-- Opening Marker --

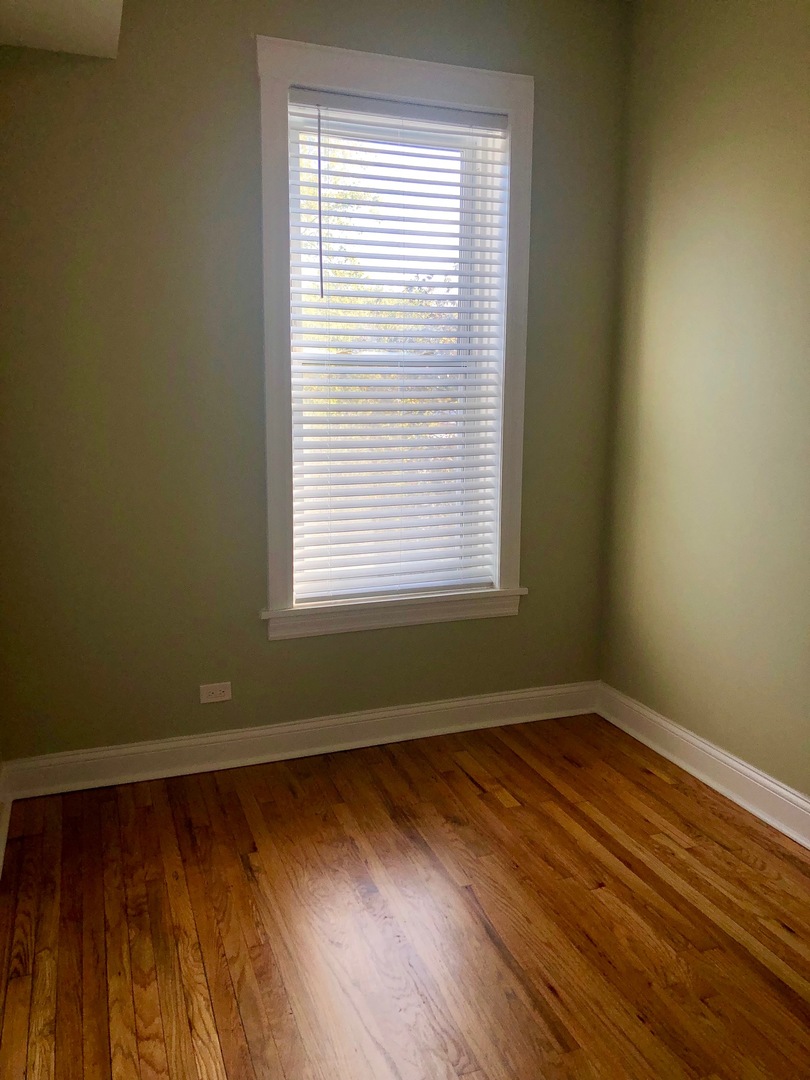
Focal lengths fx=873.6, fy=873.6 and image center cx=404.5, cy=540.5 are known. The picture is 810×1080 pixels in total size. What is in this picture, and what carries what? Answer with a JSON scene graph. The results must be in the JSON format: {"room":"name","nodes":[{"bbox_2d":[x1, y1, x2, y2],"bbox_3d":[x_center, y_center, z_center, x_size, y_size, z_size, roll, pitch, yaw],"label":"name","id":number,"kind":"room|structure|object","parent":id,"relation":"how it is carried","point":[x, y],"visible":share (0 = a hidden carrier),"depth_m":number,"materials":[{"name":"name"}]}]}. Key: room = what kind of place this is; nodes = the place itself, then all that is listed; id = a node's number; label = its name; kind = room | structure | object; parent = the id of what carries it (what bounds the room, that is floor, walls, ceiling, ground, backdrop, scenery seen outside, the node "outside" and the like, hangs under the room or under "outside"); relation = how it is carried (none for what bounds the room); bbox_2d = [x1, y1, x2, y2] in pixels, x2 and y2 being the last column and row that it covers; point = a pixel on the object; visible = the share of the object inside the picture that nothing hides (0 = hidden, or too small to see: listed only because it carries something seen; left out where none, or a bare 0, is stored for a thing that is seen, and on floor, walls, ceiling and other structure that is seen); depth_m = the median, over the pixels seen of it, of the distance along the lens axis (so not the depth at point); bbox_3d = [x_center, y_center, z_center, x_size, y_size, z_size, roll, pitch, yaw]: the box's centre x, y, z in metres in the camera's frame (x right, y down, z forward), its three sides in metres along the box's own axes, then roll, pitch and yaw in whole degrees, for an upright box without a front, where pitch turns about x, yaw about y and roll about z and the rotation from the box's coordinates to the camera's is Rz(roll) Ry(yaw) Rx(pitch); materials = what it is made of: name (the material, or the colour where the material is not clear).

-- Closing Marker --
-- Opening Marker --

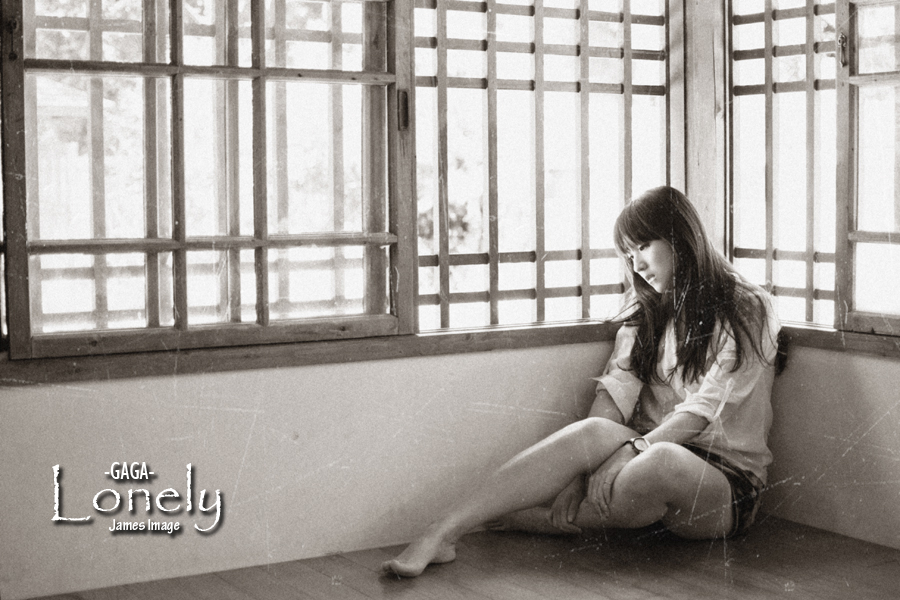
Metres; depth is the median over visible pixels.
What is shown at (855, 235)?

-- Closing Marker --
-- Opening Marker --

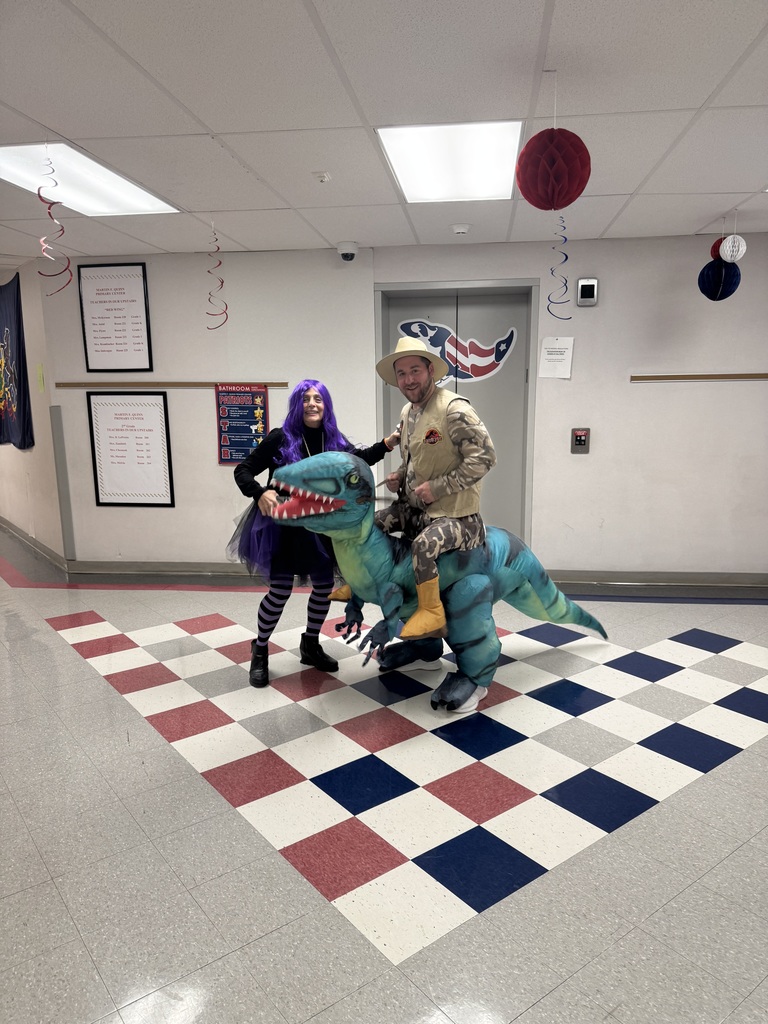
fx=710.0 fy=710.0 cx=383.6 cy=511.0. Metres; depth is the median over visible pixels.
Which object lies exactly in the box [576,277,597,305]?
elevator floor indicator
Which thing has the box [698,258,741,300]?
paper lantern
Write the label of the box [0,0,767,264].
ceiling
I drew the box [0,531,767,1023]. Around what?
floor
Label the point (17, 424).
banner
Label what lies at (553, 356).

-- Closing Marker --

• TASK TO CARRY OUT
Look above for the line containing "fx=710.0 fy=710.0 cx=383.6". Output from there through the line containing "Label what lies at (553, 356).", exactly and inclusively.

• FINISHED EXERCISE
fx=710.0 fy=710.0 cx=383.6 cy=511.0. Metres; depth is the median over visible pixels.
Which object lies exactly in the box [576,277,597,305]?
elevator floor indicator
Which thing has the box [698,258,741,300]?
paper lantern
Write the label of the box [0,0,767,264].
ceiling
I drew the box [0,531,767,1023]. Around what?
floor
Label the point (17, 424).
banner
Label what lies at (553, 356).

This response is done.